Cavenaugh pushes open a rotted door and leads Lev into what was once a grand foyer. Now the foyer has no roof. Two sets of stairs climb to the second floor, but most of the wood on the stairs has caved in, and weeds grow through cracks in the floor, pushing up the marble tiles, making it randomly uneven.

“This way.” Cavenaugh leads him deeper into the ruined building, down a dim hallway in equally awful condition. The smell of mildew makes the air feel gelatinous. Lev is about to conclude that Cavenaugh is a madman and run in the other direction when the man unlocks a heavy door in front of them, swinging it open to reveal a grand dining hall.

“We’ve restored the north wing. For now it’s all we need. Of course, we’ve had to board all the windows—lights at night in an abandoned ruin would be way too conspicuous.”

The place is nowhere near in the condition it must have once been in. There’s still peeling paint, and water stains on the roof, but it’s far more livable than the rest of the sprawling estate. The dining hall has two mismatched chandeliers that were probably salvaged from other areas of the mansion. Three long tables and benches suggest that a lot of people are served their meals here.

At the far end of the room is a huge fireplace, and above it a full-length portrait, larger than life. At first Lev takes it to be a painting of one of the Cavenaughs as a boy, until he looks more closely.

“Wait—is that . . . me?”

Cavenaugh smiles. “A good likeness, isn’t it?”

As he crosses toward it, Lev can see how good a likeness it really is. Or at least a fine rendering of how he looked a year ago. In the portrait, he’s wearing a yellow shirt that seems to glow like gold. In fact, the portrait is painted so that his skin gives off a sort of divine radiance. The expression on his painted face speaks of wisdom and peace—the kind of peace Lev has yet to find in life—and at the base of the portrait are tithing whites metaphorically trampled beneath his feet.

His first reaction is to laugh. “What’s this all about?”

“It’s about the cause you fought for, Lev. I’m pleased to say we’ve picked up where you left off.”

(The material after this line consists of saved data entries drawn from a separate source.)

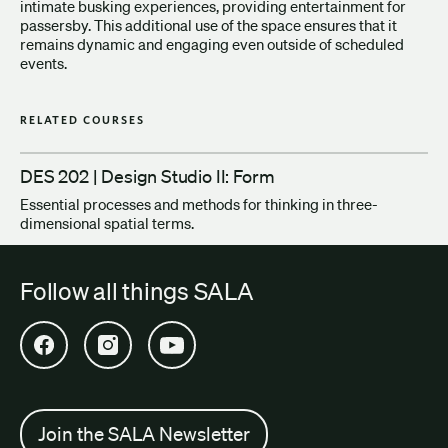
intimate busking experiences, providing entertainment for
passersby. This additional use of the space ensures that it
remains dynamic and engaging even outside of scheduled
events.
RELATED COURSES
DES 202 | Design Studio II: Form
Essential processes and methods for thinking in three-
dimensional spatial terms.
Follow all things SALA
Open SALA Facebook in new tab
Open SALA Instagram in new tab
Open SALA YouTube in new tab
Join the SALA Newsletter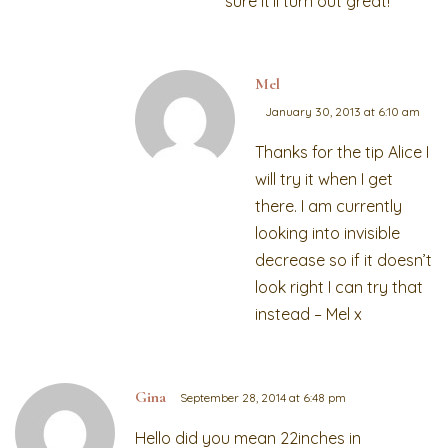
sure it’ll turn out great!
Mel
January 30, 2013 at 6:10 am
Thanks for the tip Alice I
will try it when I get
there. I am currently
looking into invisible
decrease so if it doesn’t
look right I can try that
instead – Mel x
Gina
September 28, 2014 at 6:48 pm
Hello did you mean 22inches in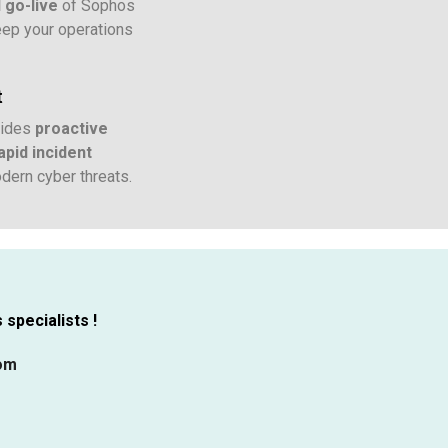
d go-live
of Sophos
eep your operations
t
vides
proactive
pid incident
dern cyber threats.
specialists !
com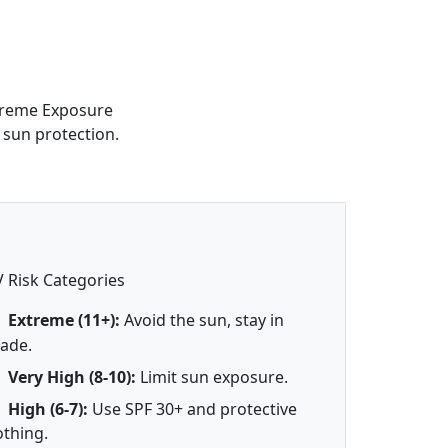
xtreme Exposure
 sun protection.
 Risk Categories
Extreme (11+):
Avoid the sun, stay in
ade.
Very High (8-10):
Limit sun exposure.
High (6-7):
Use SPF 30+ and protective
othing.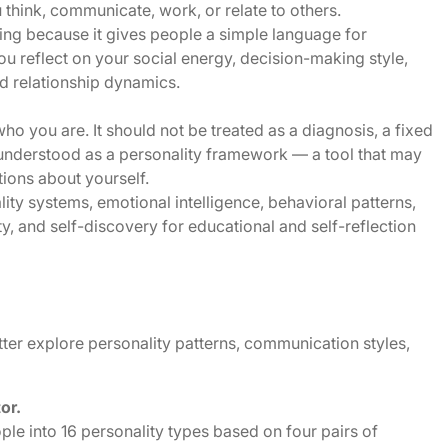
think, communicate, work, or relate to others.
ting because it gives people a simple language for
you reflect on your social energy, decision-making style,
d relationship dynamics.
who you are. It should not be treated as a diagnosis, a fixed
est understood as a personality framework — a tool that may
tions about yourself.
ty systems, emotional intelligence, behavioral patterns,
ty, and self-discovery for educational and self-reflection
ter explore personality patterns, communication styles,
tor.
ple into 16 personality types based on four pairs of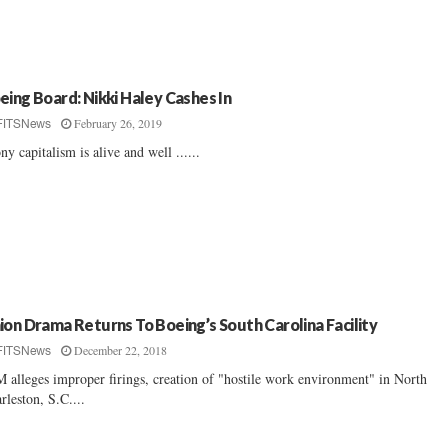
eing Board: Nikki Haley Cashes In
February 26, 2019
FITSNews
ny capitalism is alive and well ......
ion Drama Returns To Boeing’s South Carolina Facility
December 22, 2018
FITSNews
 alleges improper firings, creation of "hostile work environment" in North
rleston, S.C....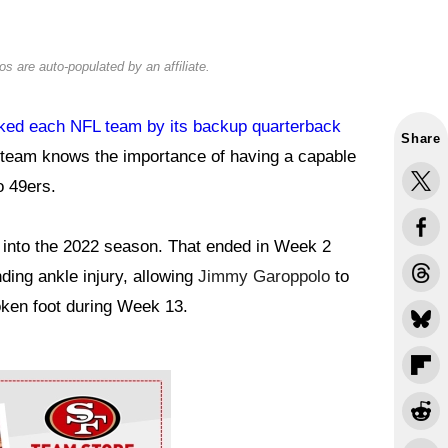
s are auto-populated by an affiliate.
ked each NFL team by its backup quarterback
Share
 team knows the importance of having a capable
o 49ers.
 into the 2022 season. That ended in Week 2
ing ankle injury, allowing
Jimmy Garoppolo
to
oken foot during Week 13.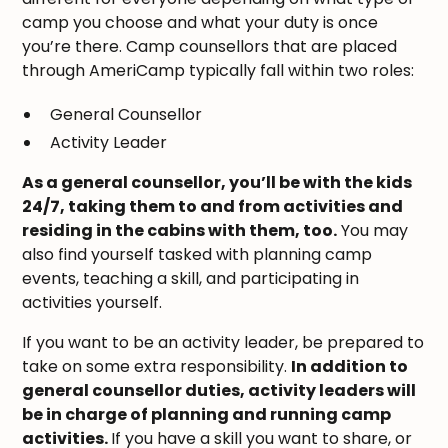
camp you choose and what your duty is once
you’re there. Camp counsellors that are placed
through AmeriCamp typically fall within two roles:
General Counsellor
Activity Leader
As a general counsellor, you’ll be with the kids
24/7, taking them to and from activities and
residing in the cabins with them, too.
You may
also find yourself tasked with planning camp
events, teaching a skill, and participating in
activities yourself.
If you want to be an activity leader, be prepared to
take on some extra responsibility.
In addition to
general counsellor duties, activity leaders will
be in charge of planning and running camp
activities.
If you have a skill you want to share, or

On the mantel just below the portrait are everything from flowers to handwritten notes, to bits of jewelry and other trinkets.

“These things spontaneously began to appear after we put up the portrait,” Cavenaugh explains. “We didn’t expect it, but maybe we should have.”

Lev still struggles to process this. Again, all he can do is giggle. “You’re joking, right?”

Then off to his right, at a doorway to an adjacent hallway, a woman calls out to them. “Mr. Cavenaugh, the natives are getting restless. Can I let them in?”

Lev can see kids craning to see around the rather heavyset woman.

“Give us a moment, please,” Cavenaugh tells her, then smiles at Lev. “As you can imagine, they’re very excited to meet you.”

“Who?”

“The tithes, of course. We held a contest, and seven were chosen to personally greet you.”

Cavenaugh talks like these are all things Lev should already know. It’s all too much for him to wrap his mind around. “Tithes?”